El fútbol tiene sus caprichos y siempre da tantas vueltas que tarde o temprano todo llega. Hoy, esa revancha la tendrá el Seleccionado Sub-17 de Argentina que 10 años después irá por la chance de jugar su primera final en el Mundial de la categoría cuando enfrente a México -actual campeón mundial- a partir de las 10 de la mañana en Emiratos Arabes Unidos. Las casualidades no existen en el planeta fútbol porque Argentina tratará de dar el paso que le falta, ya que las cuatro veces anteriores (1991, 1995, 2001 y 2003) que llegó a la semifinal, nunca pudo avanzar al partido decisivo. Hace una década atrás se cruzó con México en cuartos de final y lo superó, pero luego perdió con España y se quedó con las ganas. Hoy vuelve a tener su chance y argumentos demostró tener como para buscar ese lugar para enfrentar al ganador de Suecia-Nigeria, que se medirán en la otra semifinal.

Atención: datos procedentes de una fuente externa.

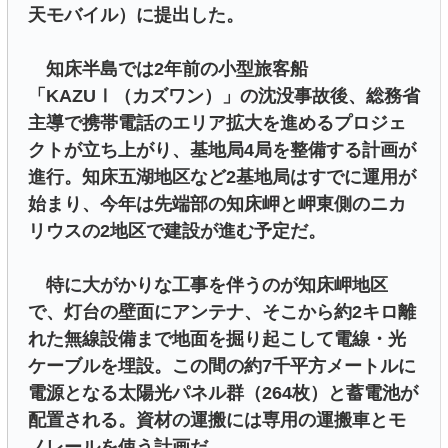
天モバイル）に提出した。
知床半島では2年前の小型旅客船
「KAZUⅠ（カズワン）」の沈没事故後、総務省
主導で携帯電話のエリア拡大を進めるプロジェ
クトが立ち上がり、基地局4局を整備する計画が
進行。知床五湖地区など2基地局はすでに運用が
始まり、今年は先端部の知床岬と岬東側のニカ
リウスの2地区で建設が進む予定だ。
特に大がかりな工事を伴うのが知床岬地区
で、灯台の壁面にアンテナ、そこから約2キロ離
れた無線設備まで地面を掘り起こして電線・光
ケーブルを埋設。この間の約7千平方メートルに
電源となる太陽光パネル群（264枚）と蓄電池が
配置される。資材の運搬には専用の運搬車とモ
ノレールを使う計画だ。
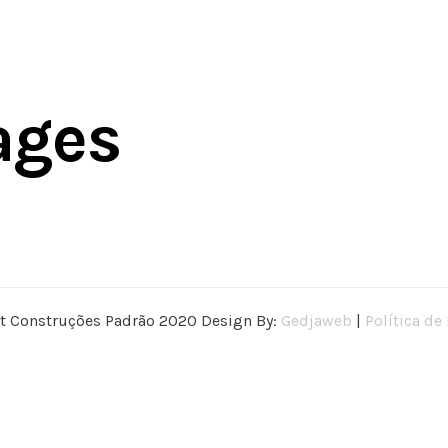
ages
t Construções Padrão 2020 Design By:
Gedjaweb
|
Política de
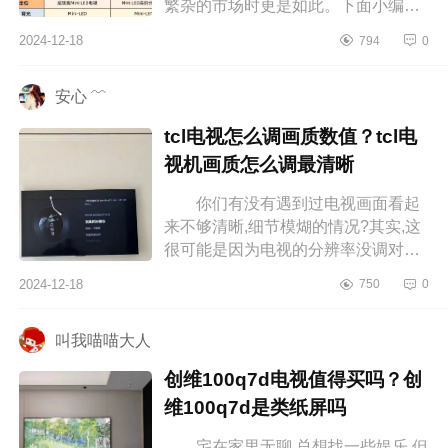
繁杂的市场时更是如此。下面小编为
大家介绍下酷开和小米电视哪个更
2024-12-18
794
0
好？酷开P8F怎么样 酷开和小米
电视...
安心 ﹌
tcl电视怎么调画质数值？tcl电
视机画质怎么调最清晰
你们有没有遇到过电视画面看起
来不够清晰,细节模煳的情况?其实,这
很可能是因为电视的分辨率没调对，
下面小编为大家介绍下tcl电视怎么调
2024-12-18
750
0
画质数值？tcl电视机画质怎么调最...
叫我喵喵大人
创维100q7d电视值得买吗？创
维100q7d是类纸屏吗
宅在家里无聊,总想找一些娱乐,但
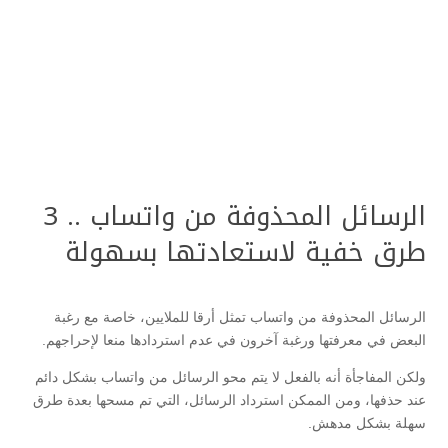
الرسائل المحذوفة من واتساب .. 3
طرق خفية لاستعادتها بسهولة
الرسائل المحذوفة من واتساب تمثل أرقا للملايين، خاصة مع رغبة
البعض في معرفتها ورغبة آخرون في عدم استردادها منعا لإحراجهم.
ولكن المفاجأة أنه بالفعل لا يتم محو الرسائل من واتساب بشكل دائم
عند حذفها، ومن الممكن استرداد الرسائل، التي تم مسحها بعدة طرق
سهلة بشكل مدهش.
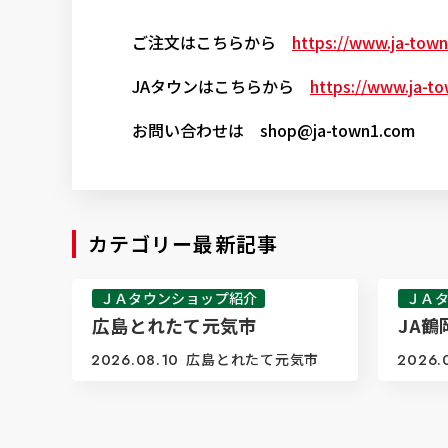
ご注文はこちらから
https://www.ja-tow
JAタウンはこちらから
https://www.ja-t
お問い合わせは shop@ja-town1.com
カテゴリー最新記事
ＪＡタウンショップ紹介
ＪＡ
広島とれたて元気市
JA鶴
2026.08.10
広島とれたて元気市
2026.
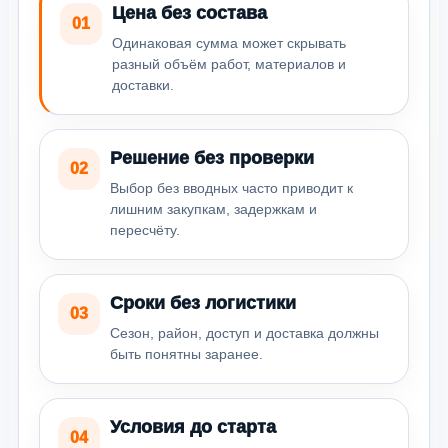
Цена без состава
01
Одинаковая сумма может скрывать
разный объём работ, материалов и
доставки.
Решение без проверки
02
Выбор без вводных часто приводит к
лишним закупкам, задержкам и
пересчёту.
Сроки без логистики
03
Сезон, район, доступ и доставка должны
быть понятны заранее.
Условия до старта
04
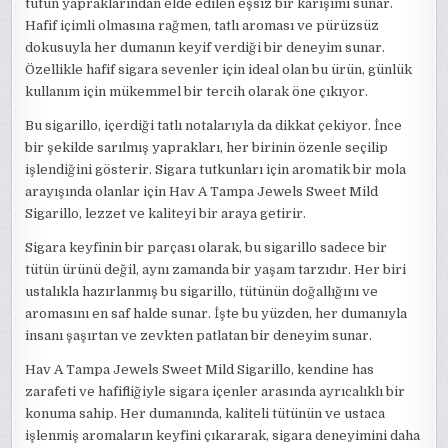
tütün yapraklarından elde edilen eşsiz bir karışımı sunar.
Hafif içimli olmasına rağmen, tatlı aroması ve pürüzsüz
dokusuyla her dumanın keyif verdiği bir deneyim sunar.
Özellikle hafif sigara sevenler için ideal olan bu ürün, günlük
kullanım için mükemmel bir tercih olarak öne çıkıyor.
Bu sigarillo, içerdiği tatlı notalarıyla da dikkat çekiyor. İnce
bir şekilde sarılmış yaprakları, her birinin özenle seçilip
işlendiğini gösterir. Sigara tutkunları için aromatik bir mola
arayışında olanlar için Hav A Tampa Jewels Sweet Mild
Sigarillo, lezzet ve kaliteyi bir araya getirir.
Sigara keyfinin bir parçası olarak, bu sigarillo sadece bir
tütün ürünü değil, aynı zamanda bir yaşam tarzıdır. Her biri
ustalıkla hazırlanmış bu sigarillo, tütünün doğallığını ve
aromasını en saf halde sunar. İşte bu yüzden, her dumanıyla
insanı şaşırtan ve zevkten patlatan bir deneyim sunar.
Hav A Tampa Jewels Sweet Mild Sigarillo, kendine has
zarafeti ve hafifliğiyle sigara içenler arasında ayrıcalıklı bir
konuma sahip. Her dumanında, kaliteli tütünün ve ustaca
işlenmiş aromaların keyfini çıkararak, sigara deneyimini daha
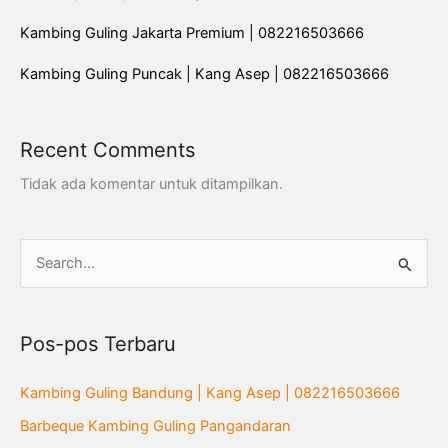
Kambing Guling Jakarta Premium | 082216503666
Kambing Guling Puncak | Kang Asep | 082216503666
Recent Comments
Tidak ada komentar untuk ditampilkan.
C
a
r
Pos-pos Terbaru
i
u
Kambing Guling Bandung | Kang Asep | 082216503666
n
Barbeque Kambing Guling Pangandaran
t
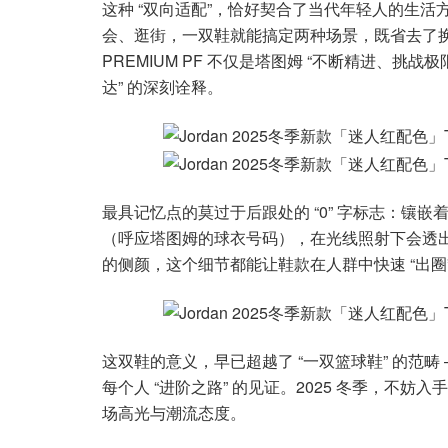
这种 “双向适配”，恰好契合了当代年轻人的生活
会、逛街，一双鞋就能搞定两种场景，既省去了换鞋
PREMIUM PF 不仅是塔图姆 “不断精进、挑战极
达” 的深刻诠释。
最具记忆点的莫过于后跟处的 “0” 字标志：镶嵌着
（呼应塔图姆的球衣号码），在光线照射下会透
的侧颜，这个细节都能让鞋款在人群中快速 “出圈”
这双鞋的意义，早已超越了 “一双篮球鞋” 的范
每个人 “进阶之路” 的见证。2025 冬季，不妨
场高光与潮流态度。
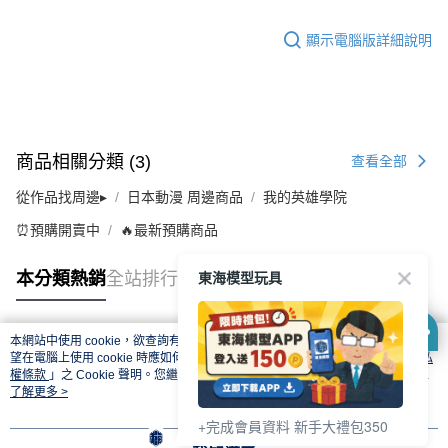
顯示電腦版詳細說明
商品相關分類 (3)
查看全部
從作品找周邊▸
日本動漫 周邊商品
我的英雄學院
⏰預購開賣中
🔥最新預購商品
東海模型玩具
本分類熱銷
全站排行
本網站中使用 cookie，欲查詢有關本網站使用 cookie 方式之詳情，及若您不希
熱門標籤
望在電腦上使用 cookie 時應如何變更電腦的 cookie 設定，請參閱本網站「
隱私
權條款
」之 Cookie 聲明。您繼續使用本網站即表示您同意本公司得按本網站使
用條款之 Cookie 聲明使用 cookie。
了解更多 >
+完成會員資料 新手大禮包350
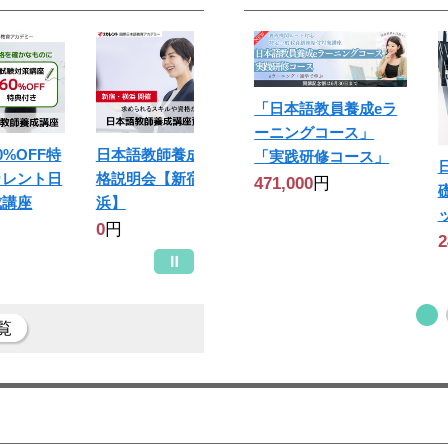
「日本語教員養成eラ
ーニングコース」
%OFF特
日本語教師養成講座資
「実践研修コース」
カレント日
格説明会【新宿・横
471,000
円
成講座
浜】
0
円
2
覧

Argentina viene invicta en el torneo y en cuartos de final se dio el gusto de eliminar a Costa de Marfil, tras vencerlo por 2-1. El costo de ese triunfo fue importante ya que perdió por amarillas a Matías Sánchez y al defensor Moreira. Dos bajas importantes que le abrieron una chance de titularidad al sanjuanino Zacarías Morán quien podría ingresar en el mediocampo. Los pibes de Grondona Jr. mostraron un rendimiento regular, que fue de menor a mayor en la serie clasificatoria hasta llegar a este punto. El sistema es ágil, tiene línea de tres en el fondo, cuatro volantes, un talentoso suelto y arriba, lo mejor: la dupla Dirussi e Ibañez. Los dos delanteros demostraron su capacidad de gol y sustentan las pretensiones de Argentina para avanzar en un certamen muy duro. El rival será México, actual campeón del mundo en 2011, que viene de eliminar en cuartos de final a Brasil, por penales. Por algo es el campeón y la evolución de los seleccionados juveniles del Tri no son obra de la casualidad. Hay trabajo en el medio y planificación. Argentina va por el paso que le falta. El gran paso de los más chicos.